• ЧТО СДЕЛАТЬ:
1: Перечислите всех участников, чьи реплики приведены в отрывке.
2: Продублируйте часть отрывка без изменений: от «Горемыкин: Право жительства» до «идёт дальше городов.».
3: Где, по словам Горемыкина в отрывке, евреям следует предоставить право жительства?

+++ ОТРЫВОК +++

Кривошеин: Министр финансов, который сейчас находится на растерзании в Государственной Думе, просит о таком акте в еврейском вопросе, который имел бы демонстративное значение. К нему на днях явились Каменка, барон Гинцбург и Варшавский с заявлением о всеобщем возмущении. Кратко беседа была: дайте, и мы дадим. Нож приставлен к горлу, ничего не поделаешь. Пока ещё вежливо просят, мы можем ставить условия: мы существенно изменим черту оседлости, а вы нам дайте денежную поддержку и окажите воздействие на печать, зависимую от еврейского капитала (это равносильно почти всей печати), в смысле перемены её революционного тона.

Сазонов: Союзники тоже зависят от еврейского капитала и ответят нам указанием прежде всего примириться с евреями.

Щербатов: Мы попали в заколдованный круг. Мы бессильны: деньги в еврейских руках, и без них мы не найдём ни копейки.

Горемыкин: Право жительства евреям — только в городах. Сельские местности мы обязаны оградить.

Щербатов: И есть убедительный мотив: в деревне растёт погромное настроение. Против него мы не в состоянии оберечь евреев, так как сельской полиции у нас почти не существует.

Кривошеин: Сами евреи отлично это понимают. Их и не тянет в деревню. Все их интересы связаны с городскими поселениями.

Сазонов: Я знаю из верного источника, что и всемогущий Леопольд Ротшильд не идёт дальше городов.

+++ СПИСОК ЗАПИСЕЙ +++

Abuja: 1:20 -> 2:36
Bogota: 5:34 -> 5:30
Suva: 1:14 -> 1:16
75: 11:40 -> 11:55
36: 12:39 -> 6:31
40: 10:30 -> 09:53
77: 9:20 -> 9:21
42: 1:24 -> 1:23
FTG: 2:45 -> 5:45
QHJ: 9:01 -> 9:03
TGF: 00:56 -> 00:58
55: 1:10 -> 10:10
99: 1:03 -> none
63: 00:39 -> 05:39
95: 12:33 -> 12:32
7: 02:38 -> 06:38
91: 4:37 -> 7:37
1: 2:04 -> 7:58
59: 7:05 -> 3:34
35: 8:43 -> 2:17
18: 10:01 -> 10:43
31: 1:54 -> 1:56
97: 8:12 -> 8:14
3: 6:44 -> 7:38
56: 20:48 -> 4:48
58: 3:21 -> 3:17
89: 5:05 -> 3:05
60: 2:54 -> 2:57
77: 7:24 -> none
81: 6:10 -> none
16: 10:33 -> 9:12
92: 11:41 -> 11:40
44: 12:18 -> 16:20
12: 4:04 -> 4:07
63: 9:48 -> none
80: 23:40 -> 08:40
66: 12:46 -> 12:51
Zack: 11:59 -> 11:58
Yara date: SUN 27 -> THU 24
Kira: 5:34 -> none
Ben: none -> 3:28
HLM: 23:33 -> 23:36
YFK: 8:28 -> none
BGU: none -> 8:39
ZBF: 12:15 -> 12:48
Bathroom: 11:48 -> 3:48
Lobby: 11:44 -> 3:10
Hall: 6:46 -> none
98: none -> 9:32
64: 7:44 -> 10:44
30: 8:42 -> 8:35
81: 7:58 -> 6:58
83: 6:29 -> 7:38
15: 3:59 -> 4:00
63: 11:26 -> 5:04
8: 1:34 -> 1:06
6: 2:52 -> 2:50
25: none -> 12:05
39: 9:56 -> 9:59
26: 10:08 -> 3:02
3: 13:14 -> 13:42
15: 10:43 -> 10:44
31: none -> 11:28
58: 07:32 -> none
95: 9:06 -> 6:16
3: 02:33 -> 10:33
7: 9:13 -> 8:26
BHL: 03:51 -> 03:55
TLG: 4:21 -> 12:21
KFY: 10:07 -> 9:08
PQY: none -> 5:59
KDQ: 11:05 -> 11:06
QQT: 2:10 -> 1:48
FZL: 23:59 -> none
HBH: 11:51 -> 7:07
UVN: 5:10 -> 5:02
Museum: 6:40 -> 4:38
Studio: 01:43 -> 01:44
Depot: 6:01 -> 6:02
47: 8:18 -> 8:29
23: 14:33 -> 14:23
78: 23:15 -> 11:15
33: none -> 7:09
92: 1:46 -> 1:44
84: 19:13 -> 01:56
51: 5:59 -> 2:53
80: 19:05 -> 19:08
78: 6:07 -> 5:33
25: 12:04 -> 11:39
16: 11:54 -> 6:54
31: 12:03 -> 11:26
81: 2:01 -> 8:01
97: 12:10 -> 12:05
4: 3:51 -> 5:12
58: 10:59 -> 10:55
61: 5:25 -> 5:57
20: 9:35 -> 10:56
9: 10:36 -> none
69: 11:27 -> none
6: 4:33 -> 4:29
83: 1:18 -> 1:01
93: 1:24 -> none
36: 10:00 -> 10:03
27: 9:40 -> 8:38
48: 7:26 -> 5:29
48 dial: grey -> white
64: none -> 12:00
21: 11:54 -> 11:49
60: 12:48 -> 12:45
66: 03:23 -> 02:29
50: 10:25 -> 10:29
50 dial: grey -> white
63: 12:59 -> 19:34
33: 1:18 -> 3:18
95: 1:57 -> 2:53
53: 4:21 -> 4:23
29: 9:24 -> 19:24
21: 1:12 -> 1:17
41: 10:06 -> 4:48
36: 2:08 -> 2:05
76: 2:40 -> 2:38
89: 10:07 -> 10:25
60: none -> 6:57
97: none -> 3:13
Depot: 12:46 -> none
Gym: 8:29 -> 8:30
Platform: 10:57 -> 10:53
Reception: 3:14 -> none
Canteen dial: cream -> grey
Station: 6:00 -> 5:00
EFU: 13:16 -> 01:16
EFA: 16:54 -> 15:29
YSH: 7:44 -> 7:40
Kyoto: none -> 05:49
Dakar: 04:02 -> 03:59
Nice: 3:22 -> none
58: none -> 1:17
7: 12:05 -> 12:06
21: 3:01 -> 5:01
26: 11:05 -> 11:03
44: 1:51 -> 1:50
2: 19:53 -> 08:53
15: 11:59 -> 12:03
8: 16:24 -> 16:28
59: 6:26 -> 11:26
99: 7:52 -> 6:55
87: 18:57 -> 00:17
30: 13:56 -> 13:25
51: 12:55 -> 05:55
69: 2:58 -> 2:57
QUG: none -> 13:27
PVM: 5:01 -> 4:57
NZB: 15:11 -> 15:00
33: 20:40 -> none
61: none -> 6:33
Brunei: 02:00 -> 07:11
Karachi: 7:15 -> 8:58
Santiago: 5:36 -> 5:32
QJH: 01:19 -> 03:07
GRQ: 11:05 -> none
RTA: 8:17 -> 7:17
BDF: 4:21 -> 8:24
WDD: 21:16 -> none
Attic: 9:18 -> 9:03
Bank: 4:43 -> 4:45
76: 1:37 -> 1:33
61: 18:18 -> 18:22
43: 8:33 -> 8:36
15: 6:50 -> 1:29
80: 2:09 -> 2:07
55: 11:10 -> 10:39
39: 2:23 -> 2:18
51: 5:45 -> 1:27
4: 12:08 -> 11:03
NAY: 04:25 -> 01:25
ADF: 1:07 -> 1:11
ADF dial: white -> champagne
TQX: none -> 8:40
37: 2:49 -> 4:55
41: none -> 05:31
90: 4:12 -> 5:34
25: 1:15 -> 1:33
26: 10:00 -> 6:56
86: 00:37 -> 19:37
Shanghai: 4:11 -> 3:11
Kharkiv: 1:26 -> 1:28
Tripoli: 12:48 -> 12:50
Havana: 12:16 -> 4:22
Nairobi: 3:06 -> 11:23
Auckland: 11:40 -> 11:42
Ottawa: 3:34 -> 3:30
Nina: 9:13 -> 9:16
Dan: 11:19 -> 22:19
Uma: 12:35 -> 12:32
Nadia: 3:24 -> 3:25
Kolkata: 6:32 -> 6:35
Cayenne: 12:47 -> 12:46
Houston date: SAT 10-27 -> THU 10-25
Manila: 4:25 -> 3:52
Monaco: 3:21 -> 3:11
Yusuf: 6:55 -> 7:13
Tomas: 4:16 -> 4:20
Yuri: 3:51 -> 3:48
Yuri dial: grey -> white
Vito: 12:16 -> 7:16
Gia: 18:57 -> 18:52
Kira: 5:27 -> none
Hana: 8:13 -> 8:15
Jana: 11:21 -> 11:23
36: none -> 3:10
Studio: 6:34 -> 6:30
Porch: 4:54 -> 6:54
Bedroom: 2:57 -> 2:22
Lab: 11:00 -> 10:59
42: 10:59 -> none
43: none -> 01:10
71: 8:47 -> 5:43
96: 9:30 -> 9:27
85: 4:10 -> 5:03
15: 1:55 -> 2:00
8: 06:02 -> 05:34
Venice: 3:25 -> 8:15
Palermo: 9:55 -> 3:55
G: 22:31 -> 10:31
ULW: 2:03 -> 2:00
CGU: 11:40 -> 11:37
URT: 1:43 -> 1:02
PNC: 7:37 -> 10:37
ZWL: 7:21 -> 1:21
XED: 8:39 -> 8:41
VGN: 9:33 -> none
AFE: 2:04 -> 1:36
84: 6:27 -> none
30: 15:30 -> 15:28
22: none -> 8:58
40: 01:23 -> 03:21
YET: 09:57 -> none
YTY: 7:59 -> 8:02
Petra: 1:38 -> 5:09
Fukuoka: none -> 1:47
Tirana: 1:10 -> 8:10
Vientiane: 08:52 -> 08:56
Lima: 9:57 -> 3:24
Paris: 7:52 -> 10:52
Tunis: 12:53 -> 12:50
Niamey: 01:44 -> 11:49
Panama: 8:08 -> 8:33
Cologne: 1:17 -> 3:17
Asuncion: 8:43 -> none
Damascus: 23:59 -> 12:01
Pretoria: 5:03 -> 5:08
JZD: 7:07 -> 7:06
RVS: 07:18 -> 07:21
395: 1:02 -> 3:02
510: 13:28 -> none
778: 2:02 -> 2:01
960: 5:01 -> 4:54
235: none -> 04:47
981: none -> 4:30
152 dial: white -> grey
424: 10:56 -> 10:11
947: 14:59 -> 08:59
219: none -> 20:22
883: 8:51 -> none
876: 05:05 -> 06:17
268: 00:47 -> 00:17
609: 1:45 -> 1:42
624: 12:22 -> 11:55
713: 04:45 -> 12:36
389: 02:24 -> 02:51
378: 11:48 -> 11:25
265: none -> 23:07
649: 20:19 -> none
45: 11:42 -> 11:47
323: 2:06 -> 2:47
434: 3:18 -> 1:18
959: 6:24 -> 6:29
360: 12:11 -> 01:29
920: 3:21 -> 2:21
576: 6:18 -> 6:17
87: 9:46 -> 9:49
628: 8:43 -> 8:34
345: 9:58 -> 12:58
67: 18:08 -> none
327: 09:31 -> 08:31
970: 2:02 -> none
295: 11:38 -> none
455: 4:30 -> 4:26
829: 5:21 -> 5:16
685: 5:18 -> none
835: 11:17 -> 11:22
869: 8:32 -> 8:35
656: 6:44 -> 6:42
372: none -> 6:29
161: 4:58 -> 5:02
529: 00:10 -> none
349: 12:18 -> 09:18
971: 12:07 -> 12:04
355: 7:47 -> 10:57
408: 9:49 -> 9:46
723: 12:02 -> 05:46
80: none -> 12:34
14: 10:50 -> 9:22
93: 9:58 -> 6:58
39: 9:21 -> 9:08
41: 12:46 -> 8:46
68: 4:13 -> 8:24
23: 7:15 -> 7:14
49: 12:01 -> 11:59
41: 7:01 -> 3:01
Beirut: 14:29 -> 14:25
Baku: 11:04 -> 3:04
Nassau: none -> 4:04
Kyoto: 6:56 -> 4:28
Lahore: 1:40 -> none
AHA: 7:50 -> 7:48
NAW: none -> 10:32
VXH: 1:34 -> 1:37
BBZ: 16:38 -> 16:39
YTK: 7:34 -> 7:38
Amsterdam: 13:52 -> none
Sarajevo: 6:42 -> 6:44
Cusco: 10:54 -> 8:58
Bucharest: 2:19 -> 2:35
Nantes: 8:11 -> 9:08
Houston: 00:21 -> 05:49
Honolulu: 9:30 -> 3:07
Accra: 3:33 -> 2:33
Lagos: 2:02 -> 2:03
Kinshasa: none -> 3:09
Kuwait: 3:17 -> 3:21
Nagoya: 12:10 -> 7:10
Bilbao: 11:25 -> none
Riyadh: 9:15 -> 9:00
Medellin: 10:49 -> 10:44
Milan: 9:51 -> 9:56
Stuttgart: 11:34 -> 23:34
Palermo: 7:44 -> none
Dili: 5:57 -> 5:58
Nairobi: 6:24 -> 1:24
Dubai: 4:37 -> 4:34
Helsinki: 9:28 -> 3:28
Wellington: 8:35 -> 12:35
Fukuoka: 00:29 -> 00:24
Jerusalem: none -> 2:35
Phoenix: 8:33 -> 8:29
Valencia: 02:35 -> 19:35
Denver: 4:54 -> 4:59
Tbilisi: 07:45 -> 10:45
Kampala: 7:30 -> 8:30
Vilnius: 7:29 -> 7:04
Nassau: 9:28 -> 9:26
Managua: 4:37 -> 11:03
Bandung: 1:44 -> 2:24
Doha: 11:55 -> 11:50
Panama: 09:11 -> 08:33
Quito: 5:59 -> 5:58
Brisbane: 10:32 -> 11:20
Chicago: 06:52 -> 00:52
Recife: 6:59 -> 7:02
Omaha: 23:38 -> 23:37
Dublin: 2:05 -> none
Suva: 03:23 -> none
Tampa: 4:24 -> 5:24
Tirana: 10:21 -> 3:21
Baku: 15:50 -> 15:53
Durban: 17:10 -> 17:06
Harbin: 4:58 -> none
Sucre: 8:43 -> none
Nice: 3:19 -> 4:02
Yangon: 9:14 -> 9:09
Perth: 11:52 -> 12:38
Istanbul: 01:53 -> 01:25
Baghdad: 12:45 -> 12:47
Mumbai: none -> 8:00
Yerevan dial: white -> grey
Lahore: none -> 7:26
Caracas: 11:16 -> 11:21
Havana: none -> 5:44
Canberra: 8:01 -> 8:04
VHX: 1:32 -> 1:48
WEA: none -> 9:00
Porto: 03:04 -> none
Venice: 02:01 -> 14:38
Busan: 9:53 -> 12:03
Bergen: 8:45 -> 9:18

+++

• ОТВЕТЫ ПО ЗАДАНИЯМ:
1: Кривошеин, Сазонов, Щербатов, Горемыкин

2:
Горемыкин: Право жительства евреям — только в городах. Сельские местности мы обязаны оградить.

Щербатов: И есть убедительный мотив: в деревне растёт погромное настроение. Против него мы не в состоянии оберечь евреев, так как сельской полиции у нас почти не существует.

Кривошеин: Сами евреи отлично это понимают. Их и не тянет в деревню. Все их интересы связаны с городскими поселениями.

Сазонов: Я знаю из верного источника, что и всемогущий Леопольд Ротшильд не идёт дальше городов.

3: Только в городах.